[本文]

夜間小児救急の緊急事態! 医師不足、患者殺到に立ち向かう
午後8時。すでに外来診療は終わった東邦大学医療センター大森病院(東京都大田区)の救急外来を、近くに住む小学生の女の子が母親と訪れた。熱があるという。「まず、お話からお伺いしますね」。看護師の誘導で、2人は小さな部屋に通される。3分後、「心配ございません」と促されて出てきた母娘は奥の待合室へ案内されていった。3分間、室内で行われていたのは「トリアージ」という緊急度判定作業だ。
トリアージとは仏語で選別を意味する。災害時など多数の傷病者が同時多発した際、限られた医療資源で最善の救命効果を得るために治療の優先度を決める「重症度判定法」として普及してきた。重症度に応じた色別タグ(黒=心肺停止状態など救命不可能、赤=重篤だが一刻も早い処置で救命可能、など)を傷病者の手首に巻くことで、「誰を最初に助けるべきか」が一目でわかる。日本でも2005年に107名の犠牲者を出したJR福知山線脱線事故で初めてトリアージが実施されたといわれる。
大森病院小児科では以前からトリアージを導入してきた。日常の医療現場が非常時のノウハウまで取り入れざるをえない。それは、小児医療の現場が“緊急事態”だという証しだ。
病院に勤務する小児科医は月100時間の残業も珍しくなく、過労は深刻だ。小児科医の数自体は減っていないが、「開業医はともかく、救急医療を担う病院勤務医は減っている。女医が出産・子育てと両立できずに辞めざるをえない例もある」(大森病院小児科の松裏裕行医師)。

[/本文]
[提供情報]

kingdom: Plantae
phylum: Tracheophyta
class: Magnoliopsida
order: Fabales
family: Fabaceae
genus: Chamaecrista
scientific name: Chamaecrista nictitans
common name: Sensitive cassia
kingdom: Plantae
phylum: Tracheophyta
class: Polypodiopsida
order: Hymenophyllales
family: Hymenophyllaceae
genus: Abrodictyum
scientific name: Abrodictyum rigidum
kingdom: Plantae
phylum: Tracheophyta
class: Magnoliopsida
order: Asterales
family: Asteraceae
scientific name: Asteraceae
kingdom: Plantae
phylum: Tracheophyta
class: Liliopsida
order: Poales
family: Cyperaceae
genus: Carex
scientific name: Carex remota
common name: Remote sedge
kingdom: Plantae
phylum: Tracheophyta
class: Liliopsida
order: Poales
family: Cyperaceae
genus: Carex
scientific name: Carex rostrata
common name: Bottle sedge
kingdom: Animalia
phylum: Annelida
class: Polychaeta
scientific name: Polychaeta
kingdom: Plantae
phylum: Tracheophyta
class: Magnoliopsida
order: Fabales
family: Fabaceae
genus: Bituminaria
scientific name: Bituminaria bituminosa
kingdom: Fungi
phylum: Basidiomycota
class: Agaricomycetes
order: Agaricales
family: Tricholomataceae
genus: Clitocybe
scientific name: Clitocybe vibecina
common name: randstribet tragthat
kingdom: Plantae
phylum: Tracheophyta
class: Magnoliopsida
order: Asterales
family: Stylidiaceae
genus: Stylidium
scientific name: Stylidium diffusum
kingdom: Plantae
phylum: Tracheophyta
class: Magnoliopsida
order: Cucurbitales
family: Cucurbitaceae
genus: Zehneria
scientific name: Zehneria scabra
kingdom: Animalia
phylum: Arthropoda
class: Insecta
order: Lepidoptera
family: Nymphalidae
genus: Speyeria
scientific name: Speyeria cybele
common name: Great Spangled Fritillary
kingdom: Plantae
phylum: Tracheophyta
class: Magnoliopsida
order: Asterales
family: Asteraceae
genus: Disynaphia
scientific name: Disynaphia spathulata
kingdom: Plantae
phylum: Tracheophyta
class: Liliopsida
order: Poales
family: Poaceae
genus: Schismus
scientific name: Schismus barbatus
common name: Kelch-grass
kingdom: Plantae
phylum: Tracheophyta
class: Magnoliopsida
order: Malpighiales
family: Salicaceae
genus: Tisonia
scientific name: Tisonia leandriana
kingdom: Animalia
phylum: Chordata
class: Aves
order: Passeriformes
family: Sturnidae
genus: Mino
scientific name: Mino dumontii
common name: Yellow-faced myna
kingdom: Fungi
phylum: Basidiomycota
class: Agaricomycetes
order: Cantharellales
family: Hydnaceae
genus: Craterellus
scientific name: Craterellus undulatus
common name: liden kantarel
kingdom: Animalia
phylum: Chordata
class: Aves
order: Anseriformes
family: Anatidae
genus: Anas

[/提供情報]

課題 1
本文に出てくる算用数字は、後に続く単位や語と合わせるとどんな語句になりますか? 登場順にすべて挙げてください。
課題 2
夜間小児救急を扱った本文を、最後の文の後から書き継いでもらえますか?
項目はこの課題に一切関係しません。

解答 1
午後8時、2人、3分後、3分間、2005年、107名、月100時間

解答 2
そこに昨今話題の「コンビニ受診」現象が起きた。軽症にもかかわらず救急に駆け込む親子--。大森病院小児科の07年度の急患約1万2000人のうち、入院の必要があった重症患者は3・5%。残りは帰宅可能だった。受診数が減る傾向はない。同じくトリアージを導入した武蔵野赤十字病院小児科では、小児救患数が07年度1万0939人と2年前の1割も増えた。そのうえ「冬場の風邪だと大半の親がインフルエンザ検査を希望する。検査や結果説明で診察時間が1人30分以上になる」(清原鋼二・同院小児科副部長)。
患者が溢れることで医師たちが恐れるのは治療緊急性の高い子どもの存在を見落とすことだ。乳幼児に多いクループ症候群(喉頭気管支炎)は一見単なる風邪だが、もともと小指1本分の空間しかない声帯周辺が腫(は)れるため、まれに急変し窒息死する。アナフィラキシー(食物などが原因で起こる急性アレルギー反応)も緊急処置を怠れば重症化する。
それを防ぐのがトリアージだ。症状の重い順から蘇生、緊急、準緊急、非緊急に分類する。まずはけいれんや意識障害などの全身状態を点検。さらに緊急度分類表(疾患ごとの判定基準マニュアル)に照らす。同じ誤飲でも小さなプラスチック製品など体に害がないものなら非緊急、ボタン電池なら準緊急、アルカリ電池のように残留電力が胃に影響するおそれのあるものなら緊急となる。最後に体温、脈拍、血圧、呼吸数、酸素濃度などバイタル(身体的)サインで判断。以上を3~5分以内で終了させる。「現時点では割とうまく機能している」(清原医師)。患者のクレームもない。ただ小児医療は風邪が流行るこれからがピークだ。